Testing was done in memory to remove the storage speed variable.

Some expectations were given for the contract state in that it might reach numbers of 100M entries, which meant that one ContractConfig might take up 6.4GB of memory (or more depending on the decoding overhead) when loaded (64B per entry).

This made us uneasy with regards to keeping the state and balances collections inside ContractConfig.

We agreed that ContractConfig would need some flattening. We considered encoding the state and balances into separate files. We ultimately decided against it because of the overhead when matching the contract state and balances to the contract itself. This is manifested in the need for a 'foreign key' to be saved with each storage or balance entry. If we don't enforce an ordering while encoding then a columnar file layout would be needed so that we may locate all of the contract state and balances when parsing a single contract. We briefly considered using the rocksdb snapshot (or sled or mysql) as the target format itself but didn't pursue the idea further.

An alternative would be introducing a somewhat custom layout to fit our needs exactly. We're currently placing the following requirement on whatever data format is chosen:

  • First all CoinConfigs are encoded,
  • Then all MessageConfigs are encoded,
  • Finally all ContractConfigs are encoded.

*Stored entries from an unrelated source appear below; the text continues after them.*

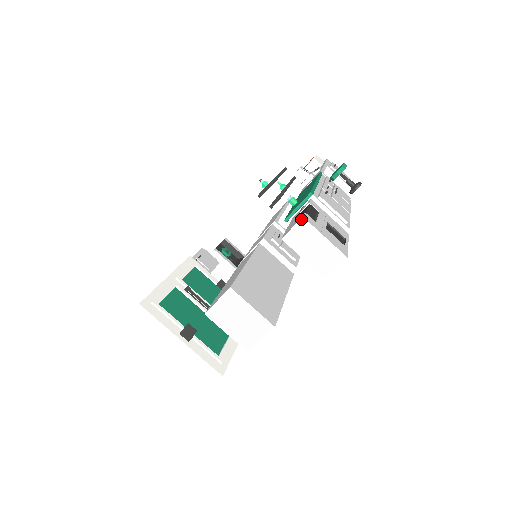
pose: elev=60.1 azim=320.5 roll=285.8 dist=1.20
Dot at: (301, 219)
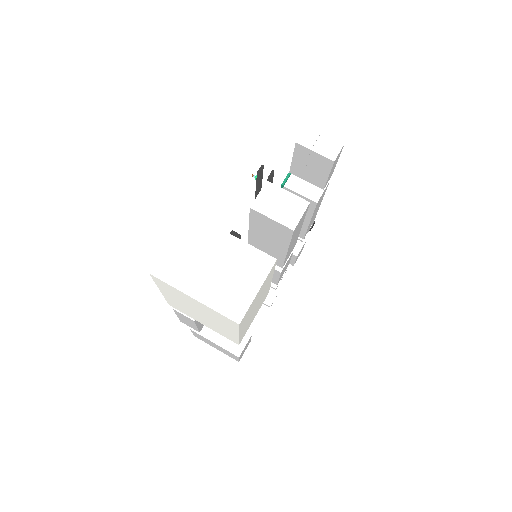
Dot at: (305, 127)
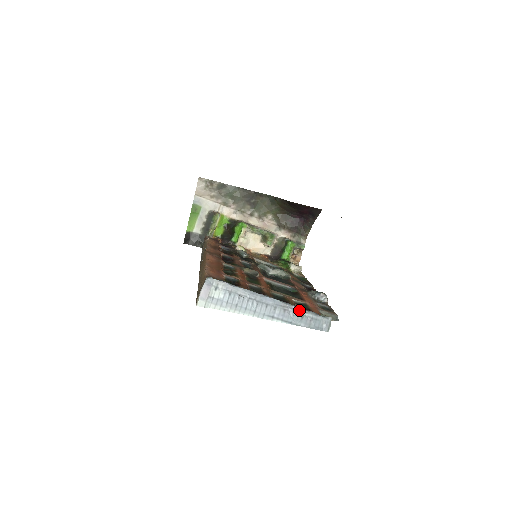
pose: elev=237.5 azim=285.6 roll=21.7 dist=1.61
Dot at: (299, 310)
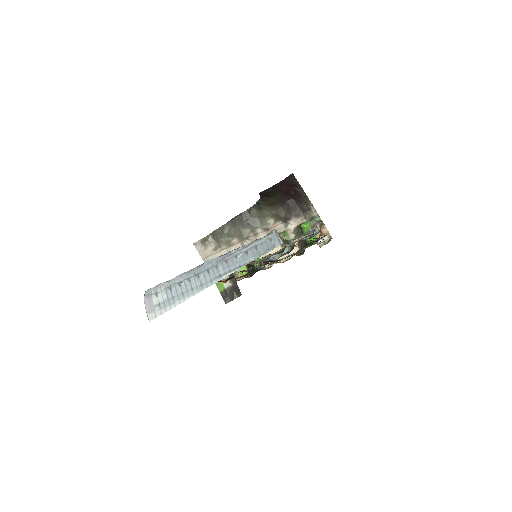
Dot at: (239, 250)
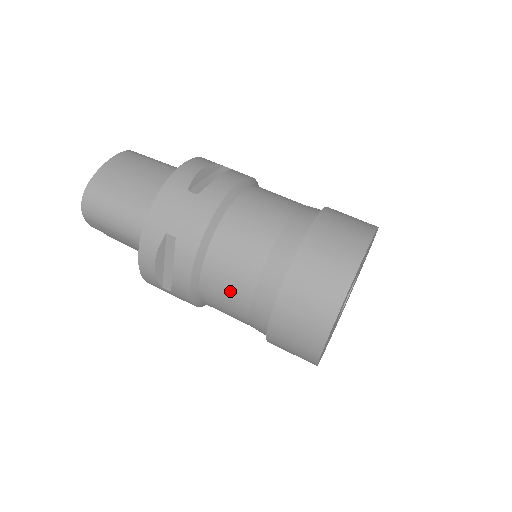
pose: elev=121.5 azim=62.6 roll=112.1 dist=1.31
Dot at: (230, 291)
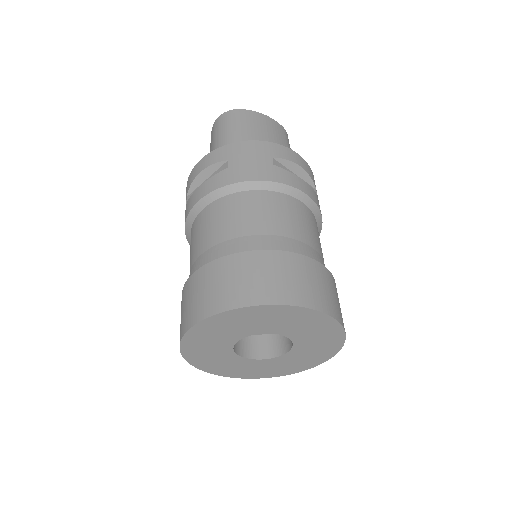
Dot at: (207, 231)
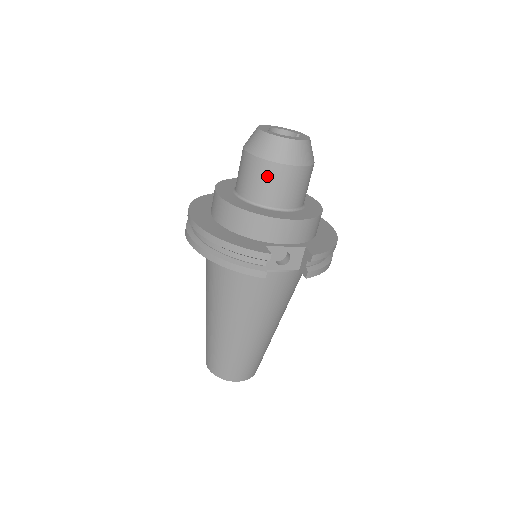
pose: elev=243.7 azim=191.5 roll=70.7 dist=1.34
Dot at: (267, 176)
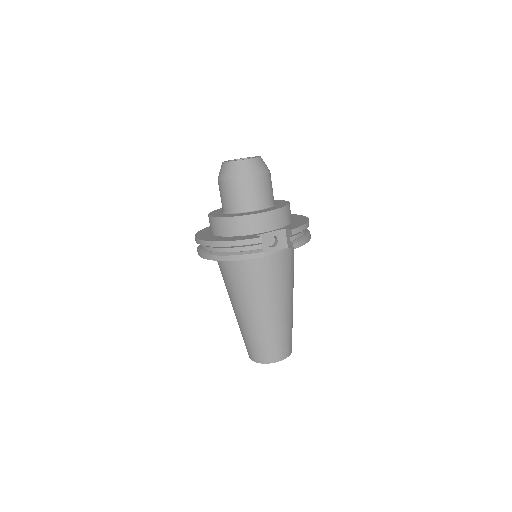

After each ContractConfig all of its state and balances should follow in any order before another ContractConfig is decoded.

The ContractConfig was broken down into 3 structures:

  1. A ContractState representing one storage slot (a (Bytes32, Bytes32))
  2. A ContractBalance representing the balance of the contract for a particular AssetId (a (Bytes32, u64))
  3. ContractConfig - the original fields minus the above.

An example:

COIN
... (coins)
COIN
MESSAGE
...(messages)
MESSAGE
CONTRACT#1
STATE
STATE
BALANCE
STATE
BALANCE
CONTRACT#2
...
...

Test data

Randomly generated Coins, Messages, and Contracts in the above-described ordering.
e.g. 1k test entries = 333 coins, 333 messages, and 333 contracts (each with 10k state entries and 100 balance entries)

Other formats

Didn't consider any column-oriented formats (such as Parquet) since we don't benefit from it.
Didn't consider any formats that need schema code generation (such as ProtoBuf, CaptnProto, etc)
Didn't consider formats whose rust impl is poorly maintained

Compression

Each test is run with and without compression.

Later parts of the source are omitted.